# Today's cheese smoke w qview



## timtimmay (Feb 27, 2010)

I had the cold smoke generator going this morning so I figured I'd keep it going and do some cheese this afternoon.  This is my 2nd time smoking cheese.  Last time I just did a small brick of pepperjack.  Today I'm doing a little more.  I've got a brick of pepperjack, one of sharp cheddar, and one of colby.  There is a mixture of apple and hickory in the smoke generator.


----------



## meateater (Feb 27, 2010)

Nice, just don't get anxious, let it mellow. I have some that I'm letting sit for 2 months, I've learned patience since I quit smoking. "Smoking Cigarettes" that is.


----------



## timtimmay (Feb 28, 2010)

Got them packed away to wait for a while.  I only have ziploc bags (no food saver here).  How long is cheese good for after smoking?  Can I smoke up enough to get through the summer?

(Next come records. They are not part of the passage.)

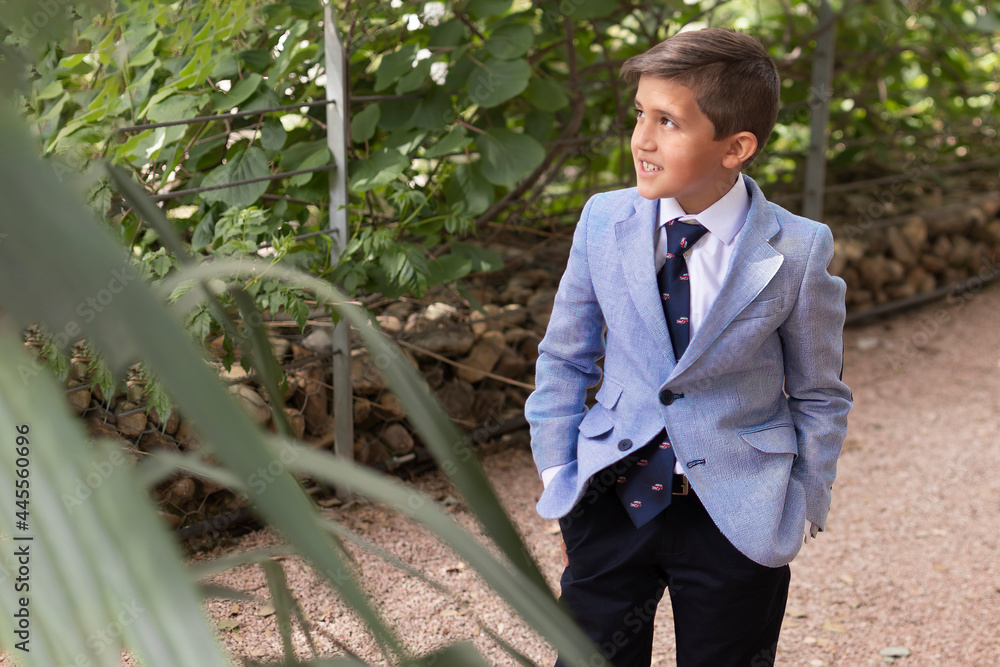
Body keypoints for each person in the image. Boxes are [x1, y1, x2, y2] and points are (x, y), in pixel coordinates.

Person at [524, 28, 853, 667]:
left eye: (668, 121)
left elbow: (819, 392)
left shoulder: (799, 248)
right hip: (612, 498)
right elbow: (565, 356)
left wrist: (803, 503)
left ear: (736, 147)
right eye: (640, 115)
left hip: (739, 513)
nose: (642, 139)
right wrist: (560, 476)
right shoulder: (603, 220)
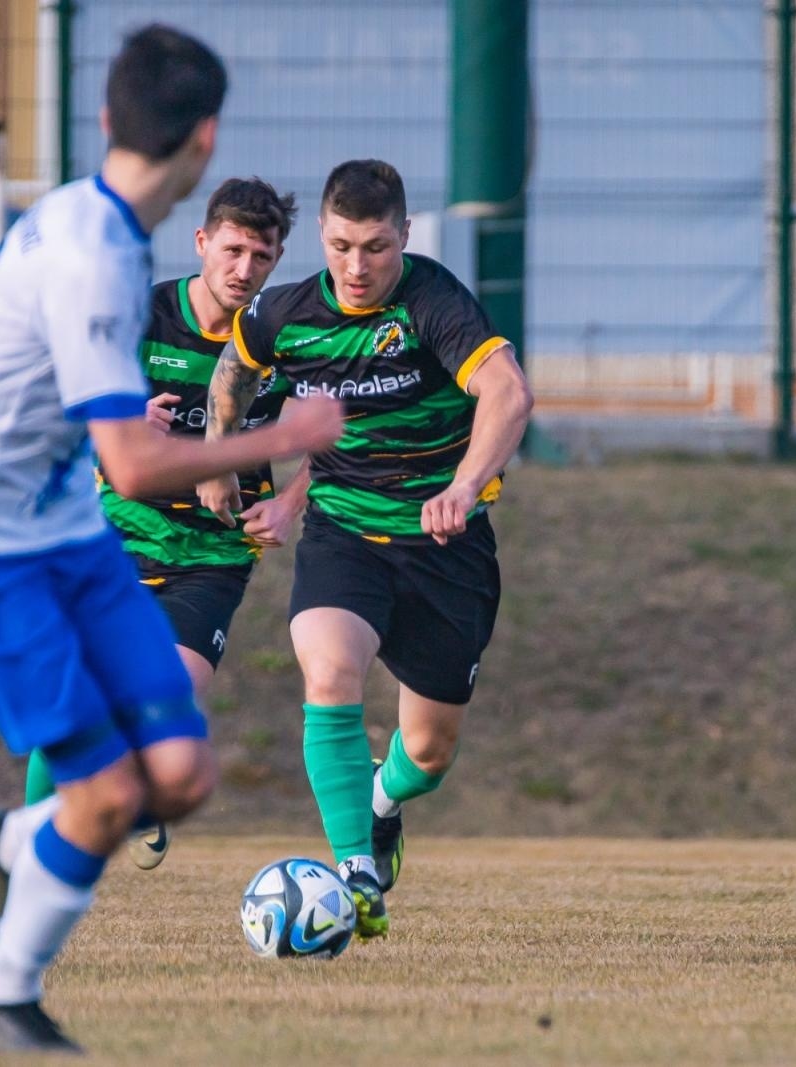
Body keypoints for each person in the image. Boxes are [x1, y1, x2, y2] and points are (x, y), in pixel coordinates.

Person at [0, 25, 343, 1055]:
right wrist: (286, 437)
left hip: (59, 531)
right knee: (104, 793)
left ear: (106, 118)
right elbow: (134, 466)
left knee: (179, 774)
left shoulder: (83, 221)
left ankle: (12, 839)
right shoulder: (96, 257)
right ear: (205, 137)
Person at [198, 159, 534, 941]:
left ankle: (382, 806)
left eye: (377, 247)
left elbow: (508, 392)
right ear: (322, 235)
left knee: (429, 749)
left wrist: (464, 483)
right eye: (343, 245)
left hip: (446, 546)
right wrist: (220, 456)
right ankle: (355, 875)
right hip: (344, 533)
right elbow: (233, 372)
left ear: (405, 237)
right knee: (329, 667)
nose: (357, 266)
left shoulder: (433, 301)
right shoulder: (282, 314)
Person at [21, 176, 307, 873]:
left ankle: (140, 797)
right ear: (202, 241)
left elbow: (339, 433)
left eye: (262, 256)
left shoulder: (284, 335)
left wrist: (289, 502)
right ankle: (30, 849)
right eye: (233, 250)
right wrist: (108, 431)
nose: (245, 270)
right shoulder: (141, 316)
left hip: (213, 553)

I was surprise by how much grease sweated out of the cheddar and colby.

It picked up a nice color.


----------



## walle (Feb 28, 2010)

Nice on the cheese.
Regarding how much/how long - I would have to have a dump truck size freezer to get me to summer - Damn Kids!


----------



## timtimmay (Feb 28, 2010)

I haven't liked freezing cheese in the past, it gets crumbly...


----------



## mballi3011 (Feb 28, 2010)

I really like your cheeses and I have to do some really soon too. Now as far as the length of time you can keep them in the refrig I would think for quite a long time thinking back to how long we have left cheeses in a zip-lock baggies. I'm not an expert but I would say around a month or so at least.


----------



## bassman (Feb 28, 2010)

Good looking cheese smoke.  I haven't tried any yet as my wife doesn't like smoked cheese.  Maybe I can do some just for myself.


----------



## timtimmay (Feb 28, 2010)

A month is about what I was figuring.  Basically if you smoke 2 weeks worth of cheese every other weekend, gives you enough time to let it sit for 2 weeks, spend 2 weeks eating it; a four week cycle started with 2 week offsets so you always have smoked cheeses.

I guess I could smoke at night in the summertime!


----------